§ **ОТРЫВОК**
Пленный рыцарь

Не допуская излишней поспешности, Владыка служил, тем не менее, очень динамично, никогда не затягивал службу, — хотя с ним и долгие службы пролетали незаметно. Иногда даже от людей не очень церковных приходилось слышать: «Как, неужели три часа прошло? Мне казалось — минут сорок». Иногда Владыка сам задавал темп богослужебного чтения. Так обычно бывало на Повечерии на первой седмице Великого поста. После канона он вычитывал псалмы до первой «Славы» — это был как раз тот ритм, который позволял внимательно следить за текстом, но в то же время достаточно энергичный, чтобы не расслабляться. На «Двенадцати Евангелиях» он сам вычитывал все антифоны после своего евангельского чтения.

§ **ЗАДАНИЯ**
(1) Перескажите короче абзац отрывка, который начинается словами «Не допуская излишней поспешности», и сохраните его главные факты.
(2) Процитируйте из отрывка фрагмент от слов «Пленный рыцарь» до слов «своего евангельского чтения.» включительно.

§ **ИЗВЛЕЧЁННЫЕ ДАННЫЕ**
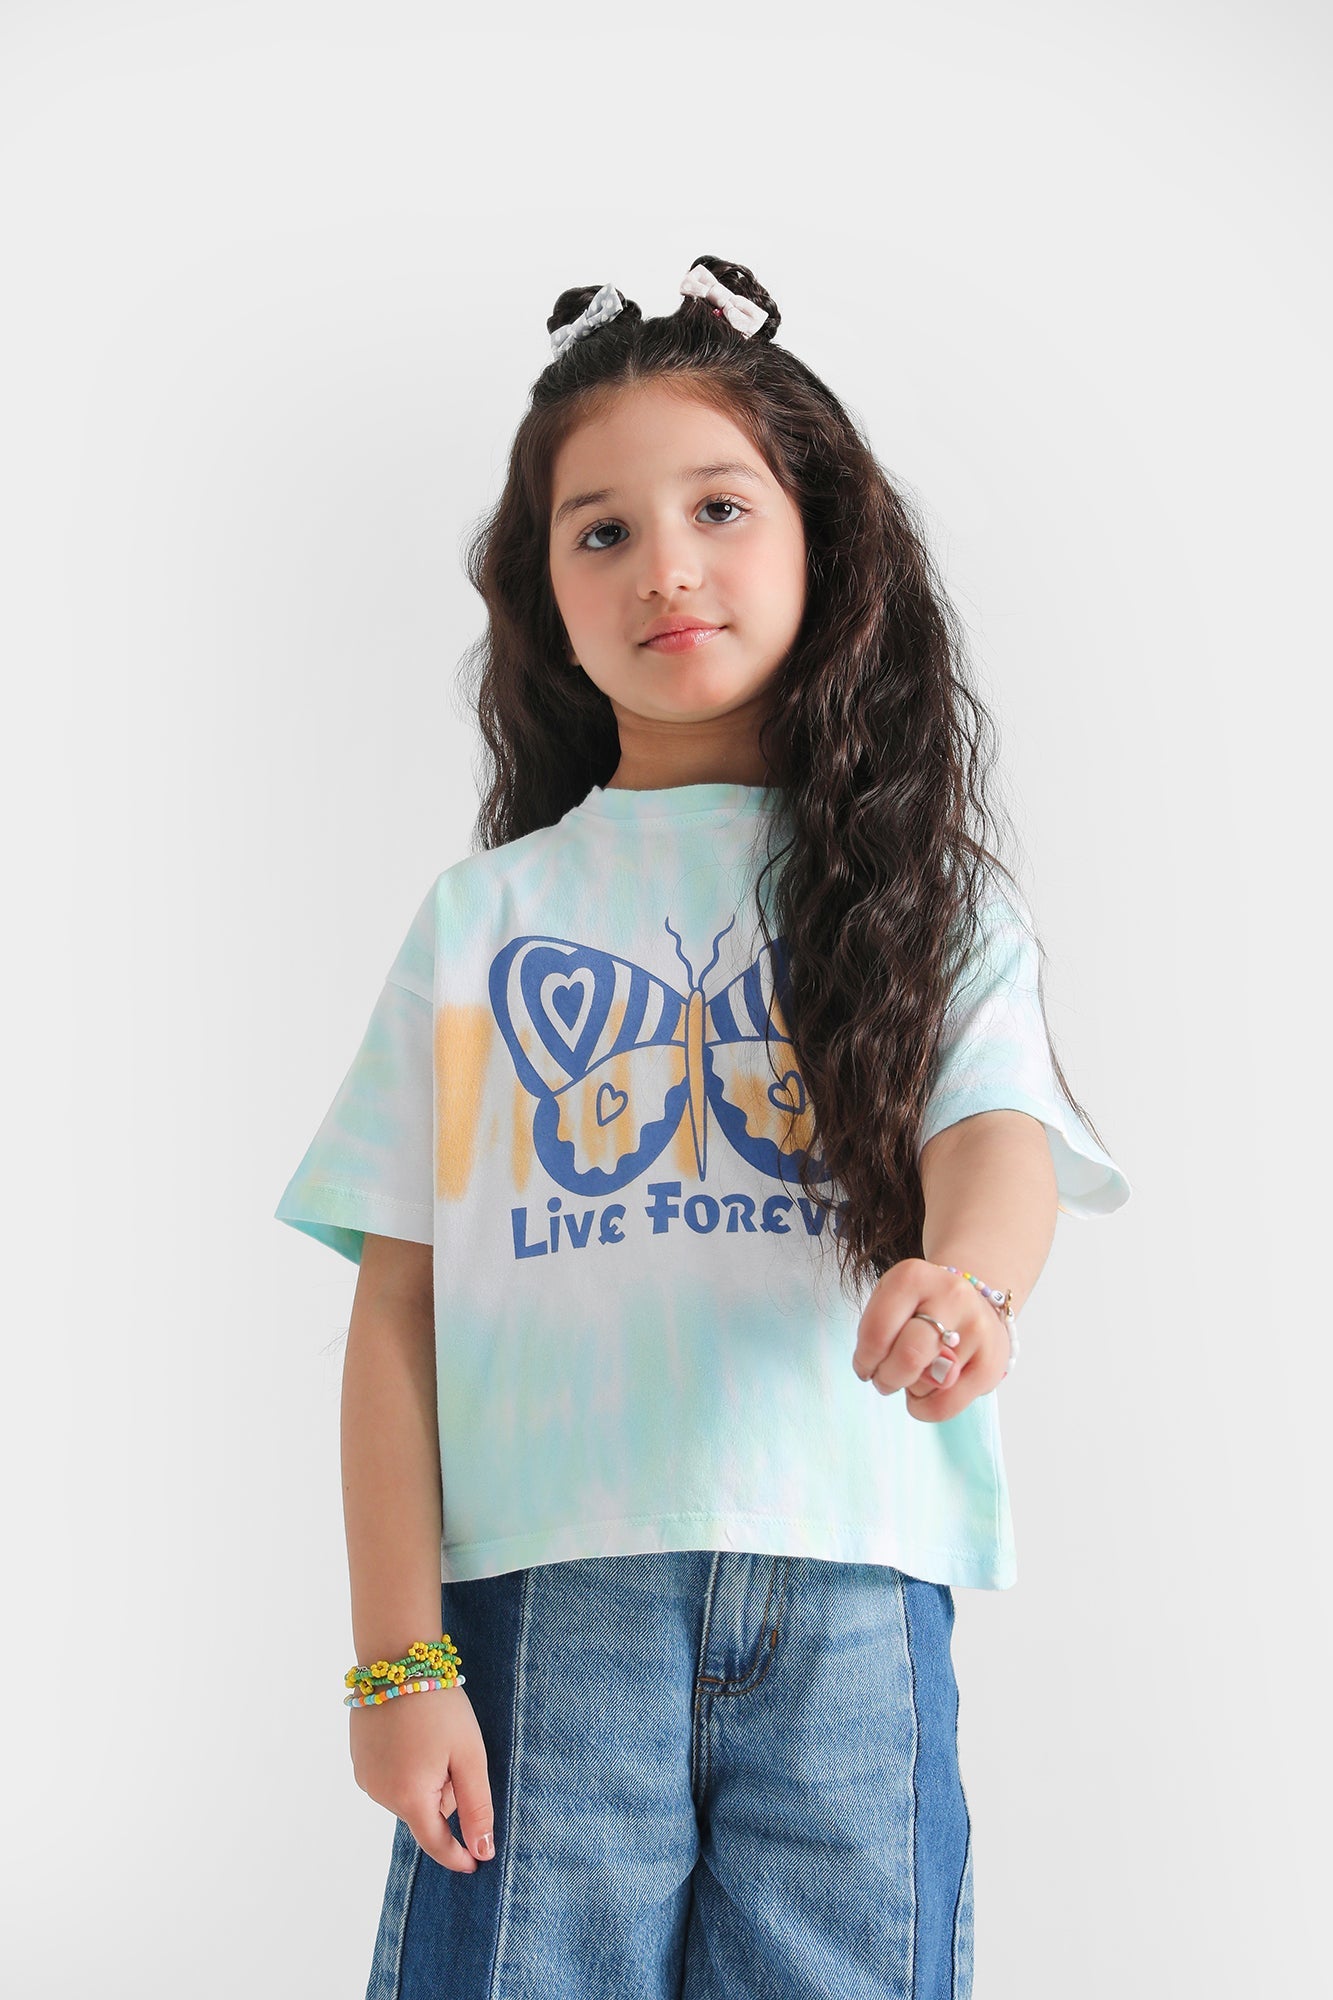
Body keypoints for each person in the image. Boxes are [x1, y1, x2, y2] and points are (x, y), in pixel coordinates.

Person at [274, 255, 1132, 2000]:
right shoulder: (486, 923)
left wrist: (968, 1283)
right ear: (543, 600)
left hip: (854, 1598)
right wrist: (393, 1664)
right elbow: (398, 1308)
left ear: (826, 542)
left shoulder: (930, 901)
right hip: (547, 1609)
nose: (664, 564)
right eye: (600, 532)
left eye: (719, 508)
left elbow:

§ **ОТВЕТЫ К ЗАДАНИЯМ**
(1) Владыка служил динамично, без спешки и не затягивая службу, так что даже долгие службы проходили незаметно. Люди не очень церковные удивлялись, что прошло три часа, а не минут сорок. Иногда он сам задавал темп чтения. На Повечерии первой седмицы Великого поста после канона он вычитывал псалмы до первой «Славы» в ритме, при котором можно было внимательно следить за текстом и не расслабляться. На «Двенадцати Евангелиях» после своего евангельского чтения он сам вычитывал все антифоны.

(2)
Пленный рыцарь

Не допуская излишней поспешности, Владыка служил, тем не менее, очень динамично, никогда не затягивал службу, — хотя с ним и долгие службы пролетали незаметно. Иногда даже от людей не очень церковных приходилось слышать: «Как, неужели три часа прошло? Мне казалось — минут сорок». Иногда Владыка сам задавал темп богослужебного чтения. Так обычно бывало на Повечерии на первой седмице Великого поста. После канона он вычитывал псалмы до первой «Славы» — это был как раз тот ритм, который позволял внимательно следить за текстом, но в то же время достаточно энергичный, чтобы не расслабляться. На «Двенадцати Евангелиях» он сам вычитывал все антифоны после своего евангельского чтения.